Data below:
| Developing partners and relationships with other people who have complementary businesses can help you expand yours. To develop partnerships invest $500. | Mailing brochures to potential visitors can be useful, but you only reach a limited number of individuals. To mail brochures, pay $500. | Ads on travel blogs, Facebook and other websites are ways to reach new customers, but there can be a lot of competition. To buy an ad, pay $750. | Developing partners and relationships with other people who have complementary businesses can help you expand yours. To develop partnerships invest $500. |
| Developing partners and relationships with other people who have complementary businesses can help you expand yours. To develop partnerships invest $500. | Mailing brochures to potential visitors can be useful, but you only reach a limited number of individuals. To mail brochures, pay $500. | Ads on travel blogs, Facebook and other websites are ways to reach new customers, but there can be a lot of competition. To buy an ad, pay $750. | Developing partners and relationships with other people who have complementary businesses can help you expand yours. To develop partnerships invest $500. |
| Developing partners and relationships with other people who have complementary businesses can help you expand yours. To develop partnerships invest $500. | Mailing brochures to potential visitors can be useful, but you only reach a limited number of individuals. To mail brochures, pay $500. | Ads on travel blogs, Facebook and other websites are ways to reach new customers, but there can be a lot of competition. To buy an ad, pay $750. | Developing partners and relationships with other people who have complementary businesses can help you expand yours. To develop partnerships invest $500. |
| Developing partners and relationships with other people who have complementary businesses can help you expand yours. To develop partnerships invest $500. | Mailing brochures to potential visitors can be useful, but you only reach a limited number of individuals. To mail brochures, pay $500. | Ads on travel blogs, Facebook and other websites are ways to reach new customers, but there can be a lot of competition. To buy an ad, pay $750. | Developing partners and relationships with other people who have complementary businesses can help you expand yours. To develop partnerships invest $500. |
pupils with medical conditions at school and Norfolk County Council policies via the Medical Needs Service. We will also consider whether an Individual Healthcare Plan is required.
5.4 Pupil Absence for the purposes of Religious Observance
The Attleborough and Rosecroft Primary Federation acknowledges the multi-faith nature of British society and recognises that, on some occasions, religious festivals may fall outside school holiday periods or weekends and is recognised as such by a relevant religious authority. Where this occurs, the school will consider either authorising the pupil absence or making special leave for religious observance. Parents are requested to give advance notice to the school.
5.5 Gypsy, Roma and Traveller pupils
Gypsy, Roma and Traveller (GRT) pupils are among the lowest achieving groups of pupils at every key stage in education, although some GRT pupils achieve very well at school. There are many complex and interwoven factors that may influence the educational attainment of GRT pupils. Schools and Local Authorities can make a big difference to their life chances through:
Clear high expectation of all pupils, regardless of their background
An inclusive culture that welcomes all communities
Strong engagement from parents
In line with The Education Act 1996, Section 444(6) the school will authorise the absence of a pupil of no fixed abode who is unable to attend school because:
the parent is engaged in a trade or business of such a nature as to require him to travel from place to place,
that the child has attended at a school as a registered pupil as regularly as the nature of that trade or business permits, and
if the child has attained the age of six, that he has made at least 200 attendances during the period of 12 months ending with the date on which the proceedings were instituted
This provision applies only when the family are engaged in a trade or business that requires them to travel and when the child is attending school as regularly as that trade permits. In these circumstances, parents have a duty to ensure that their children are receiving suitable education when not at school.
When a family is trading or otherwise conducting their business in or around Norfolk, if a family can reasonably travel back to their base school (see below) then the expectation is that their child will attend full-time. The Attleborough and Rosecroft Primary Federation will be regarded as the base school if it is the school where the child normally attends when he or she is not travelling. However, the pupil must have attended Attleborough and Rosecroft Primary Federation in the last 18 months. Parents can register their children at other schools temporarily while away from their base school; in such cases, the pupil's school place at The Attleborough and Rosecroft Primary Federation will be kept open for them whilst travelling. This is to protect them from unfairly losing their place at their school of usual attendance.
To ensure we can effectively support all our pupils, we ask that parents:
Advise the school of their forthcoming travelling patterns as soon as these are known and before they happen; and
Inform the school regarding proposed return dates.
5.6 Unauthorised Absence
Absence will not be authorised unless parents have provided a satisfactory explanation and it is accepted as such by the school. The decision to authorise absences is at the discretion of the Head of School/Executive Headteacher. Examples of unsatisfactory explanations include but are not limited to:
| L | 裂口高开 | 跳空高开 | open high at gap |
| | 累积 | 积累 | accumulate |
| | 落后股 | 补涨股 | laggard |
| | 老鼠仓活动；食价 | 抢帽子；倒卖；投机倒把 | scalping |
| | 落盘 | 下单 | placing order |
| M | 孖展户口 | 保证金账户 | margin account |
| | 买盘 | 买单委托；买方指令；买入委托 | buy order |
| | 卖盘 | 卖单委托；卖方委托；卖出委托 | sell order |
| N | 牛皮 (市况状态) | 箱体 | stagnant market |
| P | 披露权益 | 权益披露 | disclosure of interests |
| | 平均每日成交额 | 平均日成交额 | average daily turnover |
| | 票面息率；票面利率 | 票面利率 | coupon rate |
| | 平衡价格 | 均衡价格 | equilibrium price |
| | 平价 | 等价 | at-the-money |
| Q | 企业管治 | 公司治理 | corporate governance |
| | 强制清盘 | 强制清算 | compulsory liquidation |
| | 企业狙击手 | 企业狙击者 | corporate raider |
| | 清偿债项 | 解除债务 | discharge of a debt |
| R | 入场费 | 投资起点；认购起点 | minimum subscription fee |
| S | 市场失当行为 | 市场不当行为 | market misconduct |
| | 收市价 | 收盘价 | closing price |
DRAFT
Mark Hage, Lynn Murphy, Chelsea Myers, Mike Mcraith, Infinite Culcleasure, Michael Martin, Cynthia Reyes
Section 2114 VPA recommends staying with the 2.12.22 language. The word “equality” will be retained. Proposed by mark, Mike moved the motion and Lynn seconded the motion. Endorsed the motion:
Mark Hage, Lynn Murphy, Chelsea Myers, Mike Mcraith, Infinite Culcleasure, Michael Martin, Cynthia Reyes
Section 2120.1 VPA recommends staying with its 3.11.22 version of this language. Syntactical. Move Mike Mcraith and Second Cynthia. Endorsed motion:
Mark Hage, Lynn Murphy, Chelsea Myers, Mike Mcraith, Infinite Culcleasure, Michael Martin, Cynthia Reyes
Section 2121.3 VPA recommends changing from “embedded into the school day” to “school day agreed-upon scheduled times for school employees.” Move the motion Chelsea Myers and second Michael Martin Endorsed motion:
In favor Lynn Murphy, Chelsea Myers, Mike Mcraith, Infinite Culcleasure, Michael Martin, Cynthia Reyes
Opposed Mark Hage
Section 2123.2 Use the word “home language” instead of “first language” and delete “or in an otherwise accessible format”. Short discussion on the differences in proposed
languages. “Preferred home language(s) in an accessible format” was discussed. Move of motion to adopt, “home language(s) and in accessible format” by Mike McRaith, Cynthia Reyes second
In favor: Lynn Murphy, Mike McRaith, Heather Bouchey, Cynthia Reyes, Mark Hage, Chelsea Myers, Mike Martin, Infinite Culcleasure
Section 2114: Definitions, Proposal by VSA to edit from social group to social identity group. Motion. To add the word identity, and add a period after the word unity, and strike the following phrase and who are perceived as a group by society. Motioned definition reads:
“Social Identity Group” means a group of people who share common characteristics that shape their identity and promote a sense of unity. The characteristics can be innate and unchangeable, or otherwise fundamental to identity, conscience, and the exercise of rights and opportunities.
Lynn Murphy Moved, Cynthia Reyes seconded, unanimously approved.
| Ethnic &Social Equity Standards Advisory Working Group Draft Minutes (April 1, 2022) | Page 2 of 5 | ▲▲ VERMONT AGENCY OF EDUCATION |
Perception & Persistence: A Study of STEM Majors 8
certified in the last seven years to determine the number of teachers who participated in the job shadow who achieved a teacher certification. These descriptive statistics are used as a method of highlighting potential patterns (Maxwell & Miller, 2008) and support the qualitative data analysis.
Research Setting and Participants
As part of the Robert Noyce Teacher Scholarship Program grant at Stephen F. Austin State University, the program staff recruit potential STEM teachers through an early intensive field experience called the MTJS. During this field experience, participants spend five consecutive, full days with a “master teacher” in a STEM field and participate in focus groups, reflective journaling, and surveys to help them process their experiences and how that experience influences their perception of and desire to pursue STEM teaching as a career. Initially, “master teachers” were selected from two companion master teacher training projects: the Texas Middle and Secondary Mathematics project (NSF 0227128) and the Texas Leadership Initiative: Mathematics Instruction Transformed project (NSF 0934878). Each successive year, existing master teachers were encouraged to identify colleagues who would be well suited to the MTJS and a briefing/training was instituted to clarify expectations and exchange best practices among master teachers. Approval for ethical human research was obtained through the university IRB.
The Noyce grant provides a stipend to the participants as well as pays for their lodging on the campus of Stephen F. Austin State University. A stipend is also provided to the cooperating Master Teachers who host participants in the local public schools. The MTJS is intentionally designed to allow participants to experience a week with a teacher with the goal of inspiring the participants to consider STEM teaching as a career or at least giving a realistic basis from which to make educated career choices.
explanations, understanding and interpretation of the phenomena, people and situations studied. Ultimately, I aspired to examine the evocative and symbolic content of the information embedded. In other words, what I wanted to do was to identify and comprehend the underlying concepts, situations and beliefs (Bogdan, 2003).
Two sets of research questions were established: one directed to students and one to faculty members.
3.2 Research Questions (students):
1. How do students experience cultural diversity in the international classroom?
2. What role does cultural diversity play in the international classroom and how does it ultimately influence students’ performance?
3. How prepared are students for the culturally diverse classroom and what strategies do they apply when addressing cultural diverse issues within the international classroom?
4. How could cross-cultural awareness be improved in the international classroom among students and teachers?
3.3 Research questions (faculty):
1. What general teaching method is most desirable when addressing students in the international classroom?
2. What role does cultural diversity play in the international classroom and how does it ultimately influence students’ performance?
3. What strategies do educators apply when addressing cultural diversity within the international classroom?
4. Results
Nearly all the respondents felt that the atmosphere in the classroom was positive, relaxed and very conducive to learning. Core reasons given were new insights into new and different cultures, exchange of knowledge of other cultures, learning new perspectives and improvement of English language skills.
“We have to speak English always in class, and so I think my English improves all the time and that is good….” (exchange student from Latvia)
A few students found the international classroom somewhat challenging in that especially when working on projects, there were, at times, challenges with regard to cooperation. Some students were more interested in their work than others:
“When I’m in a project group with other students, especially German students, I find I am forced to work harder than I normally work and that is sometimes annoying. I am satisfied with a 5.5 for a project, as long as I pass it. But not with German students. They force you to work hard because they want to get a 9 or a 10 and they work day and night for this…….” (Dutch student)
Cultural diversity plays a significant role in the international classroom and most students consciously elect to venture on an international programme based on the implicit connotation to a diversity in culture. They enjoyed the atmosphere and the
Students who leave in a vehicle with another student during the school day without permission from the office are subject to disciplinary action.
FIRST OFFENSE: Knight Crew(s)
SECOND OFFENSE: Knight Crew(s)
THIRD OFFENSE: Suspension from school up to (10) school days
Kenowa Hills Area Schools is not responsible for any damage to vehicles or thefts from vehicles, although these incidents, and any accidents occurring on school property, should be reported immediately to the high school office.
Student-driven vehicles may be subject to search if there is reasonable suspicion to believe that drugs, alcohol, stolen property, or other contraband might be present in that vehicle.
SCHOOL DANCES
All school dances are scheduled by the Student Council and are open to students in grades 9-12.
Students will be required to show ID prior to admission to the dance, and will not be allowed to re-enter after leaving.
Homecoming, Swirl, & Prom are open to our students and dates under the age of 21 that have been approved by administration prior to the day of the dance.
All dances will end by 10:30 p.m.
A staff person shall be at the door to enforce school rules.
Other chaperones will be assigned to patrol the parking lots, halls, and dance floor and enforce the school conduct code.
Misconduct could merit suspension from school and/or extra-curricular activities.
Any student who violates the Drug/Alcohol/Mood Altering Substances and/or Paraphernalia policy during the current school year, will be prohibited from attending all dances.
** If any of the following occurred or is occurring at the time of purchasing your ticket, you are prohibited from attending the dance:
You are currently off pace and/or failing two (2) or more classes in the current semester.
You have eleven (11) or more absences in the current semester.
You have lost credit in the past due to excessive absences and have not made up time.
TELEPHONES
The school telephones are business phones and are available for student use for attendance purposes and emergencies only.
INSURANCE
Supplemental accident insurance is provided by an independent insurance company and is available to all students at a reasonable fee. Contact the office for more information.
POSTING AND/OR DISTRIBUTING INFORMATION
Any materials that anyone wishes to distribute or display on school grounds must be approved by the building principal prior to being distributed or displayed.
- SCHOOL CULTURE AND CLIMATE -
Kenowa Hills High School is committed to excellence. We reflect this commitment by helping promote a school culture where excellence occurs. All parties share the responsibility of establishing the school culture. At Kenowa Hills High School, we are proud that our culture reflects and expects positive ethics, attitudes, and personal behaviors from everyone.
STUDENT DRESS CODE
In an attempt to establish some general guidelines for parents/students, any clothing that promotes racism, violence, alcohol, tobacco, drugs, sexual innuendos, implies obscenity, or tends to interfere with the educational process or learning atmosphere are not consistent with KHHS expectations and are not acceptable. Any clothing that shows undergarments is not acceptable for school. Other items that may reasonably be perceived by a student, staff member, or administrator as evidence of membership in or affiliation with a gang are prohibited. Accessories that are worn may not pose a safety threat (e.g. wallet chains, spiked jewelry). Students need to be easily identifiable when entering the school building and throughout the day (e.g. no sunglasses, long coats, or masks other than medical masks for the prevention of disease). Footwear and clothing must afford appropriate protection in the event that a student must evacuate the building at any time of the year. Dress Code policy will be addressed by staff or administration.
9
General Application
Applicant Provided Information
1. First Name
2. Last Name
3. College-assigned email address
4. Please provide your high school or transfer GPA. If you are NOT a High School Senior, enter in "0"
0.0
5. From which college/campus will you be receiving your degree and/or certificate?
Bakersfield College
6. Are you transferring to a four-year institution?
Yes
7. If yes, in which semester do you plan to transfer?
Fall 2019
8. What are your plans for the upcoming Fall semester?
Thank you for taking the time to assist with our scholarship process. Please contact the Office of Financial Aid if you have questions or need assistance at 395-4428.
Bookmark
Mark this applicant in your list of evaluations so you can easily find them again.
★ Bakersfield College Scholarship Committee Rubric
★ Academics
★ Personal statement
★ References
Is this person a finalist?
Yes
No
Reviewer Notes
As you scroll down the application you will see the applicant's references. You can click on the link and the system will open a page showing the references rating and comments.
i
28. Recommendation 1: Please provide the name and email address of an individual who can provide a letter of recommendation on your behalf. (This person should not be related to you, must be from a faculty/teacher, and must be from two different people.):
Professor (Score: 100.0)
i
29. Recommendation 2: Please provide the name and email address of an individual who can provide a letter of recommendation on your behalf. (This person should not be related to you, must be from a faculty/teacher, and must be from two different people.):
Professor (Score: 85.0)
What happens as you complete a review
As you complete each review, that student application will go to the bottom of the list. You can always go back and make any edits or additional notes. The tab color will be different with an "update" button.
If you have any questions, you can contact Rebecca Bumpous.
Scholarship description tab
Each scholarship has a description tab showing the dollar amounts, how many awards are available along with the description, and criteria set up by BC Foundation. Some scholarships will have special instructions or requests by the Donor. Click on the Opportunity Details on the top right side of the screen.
End of Data.
Would you retype the lines above from the one with "1. First Name" down to the one with "Reviewer Notes", word for word, both ends included and no other lines?

Task result:
1. First Name
2. Last Name
3. College-assigned email address
4. Please provide your high school or transfer GPA. If you are NOT a High School Senior, enter in "0"
0.0
5. From which college/campus will you be receiving your degree and/or certificate?
Bakersfield College
6. Are you transferring to a four-year institution?
Yes
7. If yes, in which semester do you plan to transfer?
Fall 2019
8. What are your plans for the upcoming Fall semester?
Thank you for taking the time to assist with our scholarship process. Please contact the Office of Financial Aid if you have questions or need assistance at 395-4428.
Bookmark
Mark this applicant in your list of evaluations so you can easily find them again.
★ Bakersfield College Scholarship Committee Rubric
★ Academics
★ Personal statement
★ References
Is this person a finalist?
Yes
No
Reviewer Notes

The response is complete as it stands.